_WHAT THE TASK REQUIRES_
Give the number of lines below that hold the string "signals", and nothing more.

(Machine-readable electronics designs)
* * *

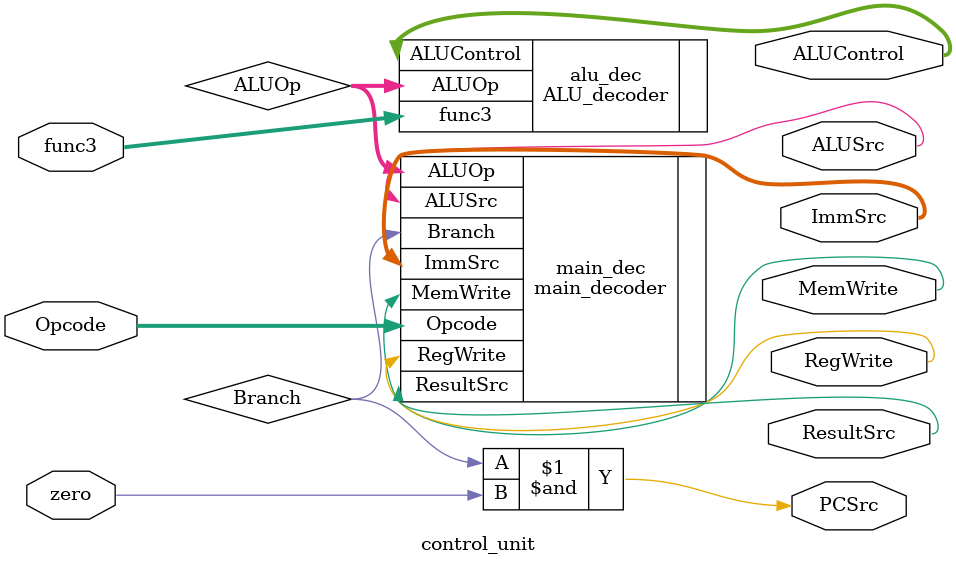
<source format=sv>

module control_unit(PCSrc, ResultSrc, MemWrite, ALUSrc, ImmSrc, RegWrite, ALUControl, zero, Opcode, func3);
	
	// Output signals of control unit:
	output logic PCSrc, ResultSrc, MemWrite, ALUSrc, RegWrite;
	output logic [1:0] ImmSrc;
	output logic [2:0] ALUControl;
	// Input signals of control unit:
	input logic zero;
	input logic [6:0] Opcode;
	input logic [2:0] func3;
	
	// Internal Branch signal:
	logic Branch;
	// Internal ALUop signal connecting main decoder and ALU decoder:
	logic [1:0] ALUOp;

// Instance of Main Decoder:
main_decoder main_dec(
	.Branch(Branch),
	.ResultSrc(ResultSrc),
	.MemWrite(MemWrite),
	.ALUSrc(ALUSrc),
	.ImmSrc(ImmSrc),
	.RegWrite(RegWrite),
	.ALUOp(ALUOp),
	.Opcode(Opcode)
	);

// Instance of ALU Decoder:
ALU_decoder alu_dec(
	.ALUOp(ALUOp),
	.ALUControl(ALUControl),
	.func3(func3)
	);

// PCSrc signal generation:
assign PCSrc = Branch & zero;

endmodule
</source>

* * *

_SOLUTION TO THIS EXERCISE_
2